Mending nets

26 January 2020; Third Sunday after Epiphany; Epiphany 3A (RCL); Isaiah 9:1-4; Psalm 27:1, 5-13; 1 Corinthians 1:10-18; Matthew 4:12-23.

I know it is an accident of the lectionary, but I am always struck by the juxtaposition of the passage from 1 Corinthians and the passage from Matthew’s Gospel. In Corinthians, Paul says, “I appeal to you . . . that there be no tears (schisms) among you, but that you be mended into the same mind and same purpose.” In Matthew, when Jesus encounters James and John, they are in their father’s boat, mending their nets. The verb for ‘to mend’ (katartizein) is the same in both instances. According to Liddell and Scott, it only means ‘to mend’ in the New Testament. It usually means ‘to restore, to adjust, to put in order.’

That makes me wonder if Mark (copied by Matthew) had read 1 Corinthians, and chose the verb katartizein because Paul had connected it to schism (a rip or tear). We are often startled that Simon and Andrew, and James and John follow Jesus so abruptly. Interestingly, with Simon and Andrew, Jesus calls the to a vocation that they already know — to be fishers.

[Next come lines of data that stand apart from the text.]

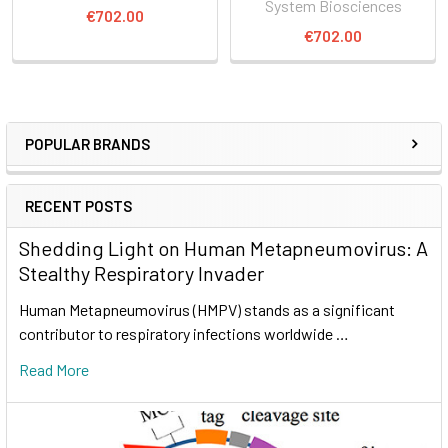
System Biosciences
€702.00
€702.00
POPULAR BRANDS
RECENT POSTS
Shedding Light on Human Metapneumovirus: A
Stealthy Respiratory Invader
Human Metapneumovirus (HMPV) stands as a significant
contributor to respiratory infections worldwide …
Read More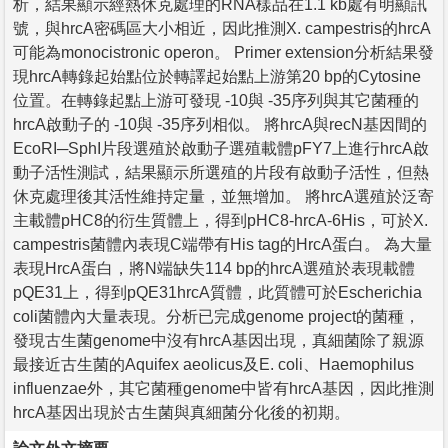
析，結果顯示經熱休克處理的RNA樣品在1.1 kb處有明顯訊
號，與hrcA密碼區大小相近，因此推測X. campestris的hrcA
可能為monocistronic operon。 Primer extension分析結果發
現hrcA轉錄起始點位於轉譯起始點上游第20 bp的Cytosine
位置。在轉錄起點上游可發現 -10與 -35序列與其它菌種的
hrcA啟動子的 -10與 -35序列相似。 將hrcA與recN基因間的
EcoRI─SphI片段選殖於啟動子選殖載體pFY7上進行hrcA啟
動子活性測試，結果顯示所選殖的片段有啟動子活性，但熱
休克處理後其活性維持定量，並無增加。 將hrcA選殖於泛寄
主載體pHC8的衍生質體上，得到pHC8-hrcA-6His，可於X.
campestris菌體內表現C端帶有His tag的HrcA蛋白。 為大量
表現HrcA蛋白，將N端缺失114 bp的hrcA選殖於表現載體
pQE31上，得到pQE31hrcA質體，此質體可於Escherichia
coli菌體內大量表現。分析已完成genome project的菌種，
發現古生菌genome中沒有hrcA基因出現，真細菌除了親源
最接近古生菌的Aquifex aeolicus及E. coli、Haemophilus
influenzae外，其它菌種genome中皆有hrcA基因，因此推測
hrcA基因出現於古生菌與真細菌分化後的初期。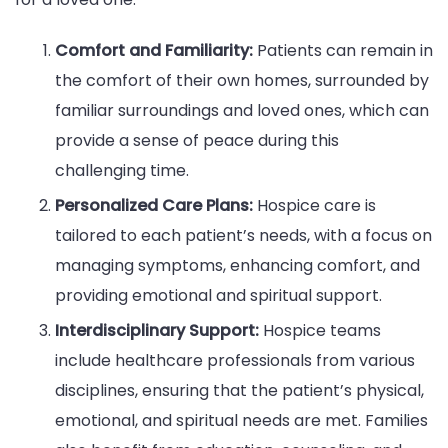
Comfort and Familiarity:
Patients can remain in
the comfort of their own homes, surrounded by
familiar surroundings and loved ones, which can
provide a sense of peace during this
challenging time.
Personalized Care Plans:
Hospice care is
tailored to each patient’s needs, with a focus on
managing symptoms, enhancing comfort, and
providing emotional and spiritual support.
Interdisciplinary Support:
Hospice teams
include healthcare professionals from various
disciplines, ensuring that the patient’s physical,
emotional, and spiritual needs are met. Families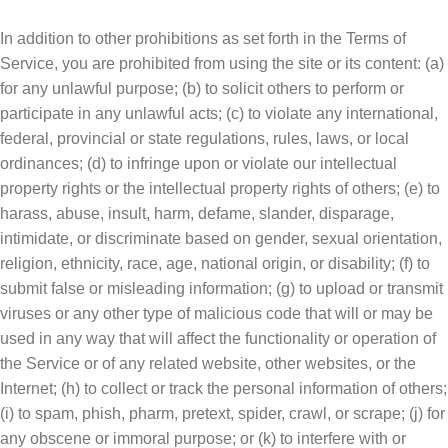
In addition to other prohibitions as set forth in the Terms of
Service, you are prohibited from using the site or its content: (a)
for any unlawful purpose; (b) to solicit others to perform or
participate in any unlawful acts; (c) to violate any international,
federal, provincial or state regulations, rules, laws, or local
ordinances; (d) to infringe upon or violate our intellectual
property rights or the intellectual property rights of others; (e) to
harass, abuse, insult, harm, defame, slander, disparage,
intimidate, or discriminate based on gender, sexual orientation,
religion, ethnicity, race, age, national origin, or disability; (f) to
submit false or misleading information; (g) to upload or transmit
viruses or any other type of malicious code that will or may be
used in any way that will affect the functionality or operation of
the Service or of any related website, other websites, or the
Internet; (h) to collect or track the personal information of others;
(i) to spam, phish, pharm, pretext, spider, crawl, or scrape; (j) for
any obscene or immoral purpose; or (k) to interfere with or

Jesus shows up on the scene announcing the Empire of God. He wasn’t the only one speaking about Empire. Of course, Rome was exalting its empire in every way imaginable, but not everyone benefited from Rome’s vision of Empire. Many were crushed under its wheels. And even the educated and propertied classes that had had such important roles in the Republic were being moved out of prominence. The Cynic philosophers were inviting people to leave the institutions of the political empire, and join the real empire out on the road, untrammeled by entanglements in the political scene. The Stoics were saying that the only true Emperor was the person (man) in charge of his passions.

So, an itinerant philosopher talking about the Empire wouldn’t have been as surprising as we might think. And Simon and Andrew were poor. Their net (an amphiblestron, a two-handed casting net) was likely their only possession. And Jesus offers them a place in this new Empire-movement doing what they’re already good at — fishing. James and John are a little more complicated. They are not as poor — they are part of a family business, and dad owns a boat. But there they are, mending nets.

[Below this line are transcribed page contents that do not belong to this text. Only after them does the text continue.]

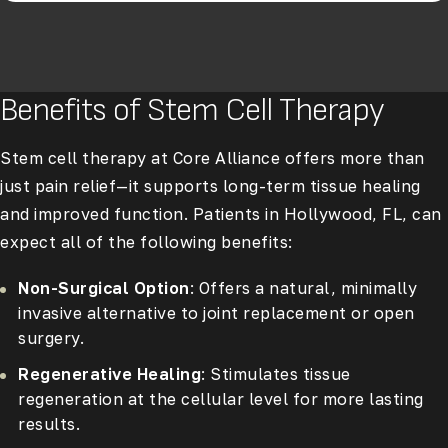
Benefits of Stem Cell Therapy
Stem cell therapy at Core Alliance offers more than
just pain relief—it supports long-term tissue healing
and improved function. Patients in Hollywood, FL, can
expect all of the following benefits:
Non-Surgical Option
: Offers a natural, minimally
invasive alternative to joint replacement or open
surgery.
Regenerative Healing
: Stimulates tissue
regeneration at the cellular level for more lasting
results.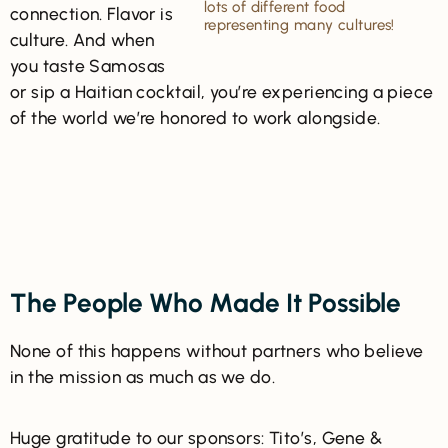
lots of different food
connection. Flavor is
representing many cultures!
culture. And when
you taste Samosas
or sip a Haitian cocktail, you’re experiencing a piece
of the world we’re honored to work alongside.
The People Who Made It Possible
None of this happens without partners who believe
in the mission as much as we do.
Huge gratitude to our sponsors: Tito’s, Gene &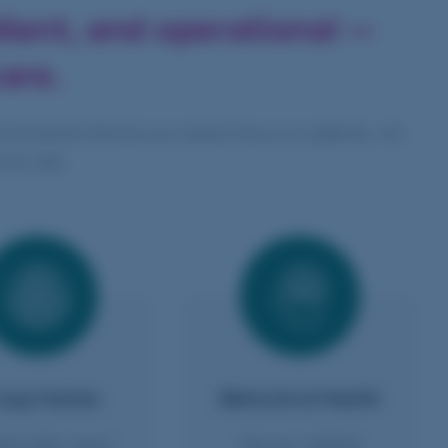
liant,
and operational —
are.
vironments that let your teams focus on patients, not
very day.
oup Homes
Behavioral Health
le safer, more
Secure, reliable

I cannot imagine that mending nets was anything but tedious. Here is a guy offering the opportunity to be part of a new Empire, in opposition, or at least as an alternative to, the Empire of Rome. In any event, they follow. Subsequent tradition will tell us that Peter, James, and John became something like the pillars of the Jerusalem Church. In Acts, Luke will portray them as mediating the dispute between Paul and his Gentile mission and the Jewish-Christians — mending nets.

Paul imagined the Church(es) he founded as an ekklesia — in Greek, the word means city council (those called out to govern) spread across the Empire. Christians could live in a social imaginary in which they were in fact the council of power in a Empire-wide body, bringing about God’s plan, set from before the foundation of the world. That’s heady stuff.

We live in a world that desperately needs some net-menders. Can we imagine what we do as Church in nearly as provocative way as did Paul and the writers of the Gospels? We need to try.